Structural Variation Detection On A Short Reads Simulation
2
1
Entering edit mode
10.5 years ago
Pascal ★ 1.5k

Hi,

I am trying to do the following exercise (still playing with indels):

1. simulate short reads (and indels) out of a human genome chromosome,
2. align the short reads simulated in (1),
3. call indels using a SV detection tool,
4. compare results in (3) with the indels generated in (1).

For this workflow, I'm using wgsim in (1), bowtie2 in (2) and dindel in (3). I've written at the end of this question the complete commands list.

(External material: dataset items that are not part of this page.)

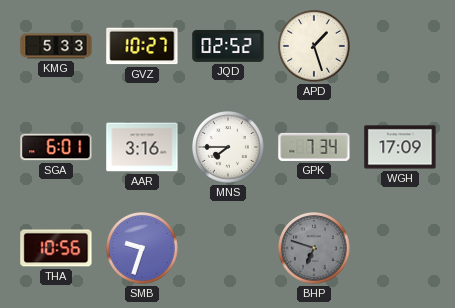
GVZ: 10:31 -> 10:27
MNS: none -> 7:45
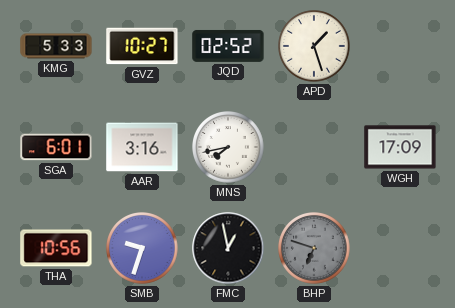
MNS: 7:45 -> 7:43
GPK: 7:34 -> none
FMC: none -> 12:58
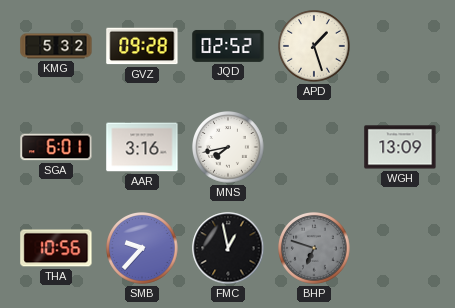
KMG: 5:33 -> 5:32
GVZ: 10:27 -> 09:28
WGH: 17:09 -> 13:09
SMB: 9:33 -> 9:37
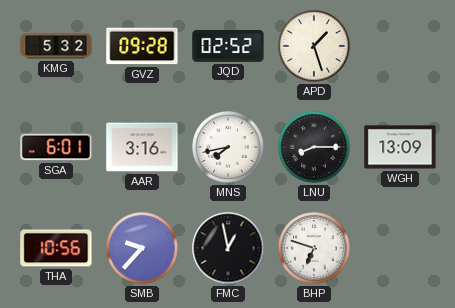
LNU: none -> 8:15
BHP dial: grey -> white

So far I haven't been able to detect a single indel and I am wondering what I am doing wrong. Is it because I haven't simulated enough reads (1M reads)? Or something else? I am wondering if I misunderstood some concept or it is simply a matter of adjusting a parameter.

I tried to make the simulator to extend the indels (with -X parameter) but it didn't help.

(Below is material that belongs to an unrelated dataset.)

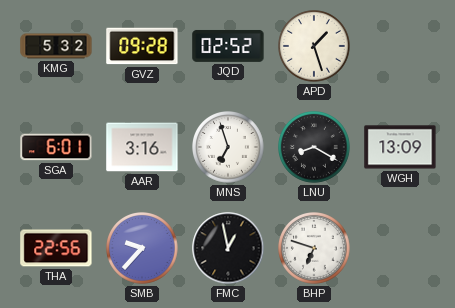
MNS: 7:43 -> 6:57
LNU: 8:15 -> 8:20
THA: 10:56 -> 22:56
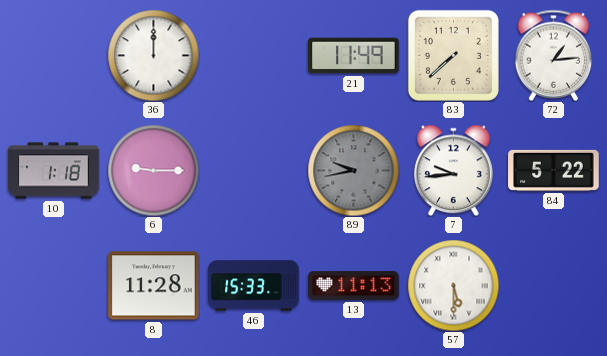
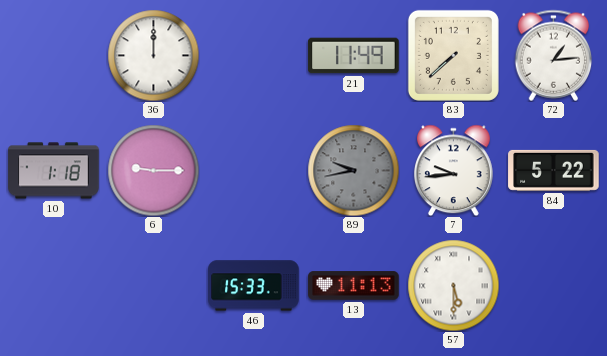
8: 11:28 -> none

Thanks in advance for any hint!

samtools faidx human_g1k_v37.fasta 20 > human_g1k_v37_chr20.fasta
bowtie-build human_g1k_v37_chr20.fasta homo_chr20
samtools view -bS homo_chr20.sam > homo_chr20.bam
./dindel_x86-64  --ref human_g1k_v37_chr20.fasta --outputFile 1 --bamFile homo_chr20.bam --analysis getCIGARindels


=> no variants detected here (in 2.variants file) so I don't go ahead :-(

structural indel bowtie • 3.2k views
0
Entering edit mode

Pascal, as Wolf noted bowtie(1) cannot be used here. to verify this, check the CIGAR strings in your SAM output if you can find a single "I" or "D" there.

4
Entering edit mode
10.5 years ago
Wolf ▴ 130

I may be missing something very basic here, but are you sure you are actually using bowtie2 and not bowtie1? the executables are bowtie2 and bowtie2-align and i think bowtie2 takes it's index with the -x switch.

0
Entering edit mode

Thanks Wolf ! You're definetly right: I'm actually using bowtie1 here :-O it's because I clicked the lastest version link and I got the lastest release from bowtie1 where bowtie2 is beta still... I think it won't help to fix my problem (I'm correctly using bowtie1) but you're right pointing it out!

0
Entering edit mode

but bowtie1 does not do gapped alignment, so there won't be any reads spanning your indels

0
Entering edit mode

Very good point Wolf! No gapped alignments, no indels, actually your comment contains the correct answer to the question. Pascal, try to replace bowtie with bwa, mosaik, bfast.

0
Entering edit mode

No, I think I will first use bowtie2. This was my initial objective as I read that "Bowtie 2 supports gapped alignment with affine gap penalties. Number of gaps and gap lengths are not restricted, except by way of the configurable scoring scheme. Bowtie 1 finds just ungapped alignments." Can you confirm this is what we are looking for or should I definitely use BWA? In any case I'm confused because I intended to use at first bowtie2 not 1 :-( Wolf, your're the greatest, thank you !!

0
Entering edit mode

Good morning. So good news, with a higher coverage and using bowtie2 (the real 2 :-) ), it seems that indels are being detected well now with dindel. At least I have thousands of candidates in my variants file and I am waiting for dindel to filter those. Thanks to both of you for your help.

For my records, I wrote a simple memo there (it may help other people):

http://biotechies.blogspot.com/2011/11/genome-structural-variation-on.html

3
Entering edit mode
10.5 years ago

I don't know what is the minimal coverage required by dindel, but with 1M reads 70bp paired, you have approx 2.2X coverage on chromosome 20. It might be that it is not enough to find indels, as it is very unlikely that the same indel is samples by two independent reads.

you should have approx 6000 indels, but half of them would be heterozygous...

0
Entering edit mode

Thanks Stefano, I will come back to you tomorrow after a new try.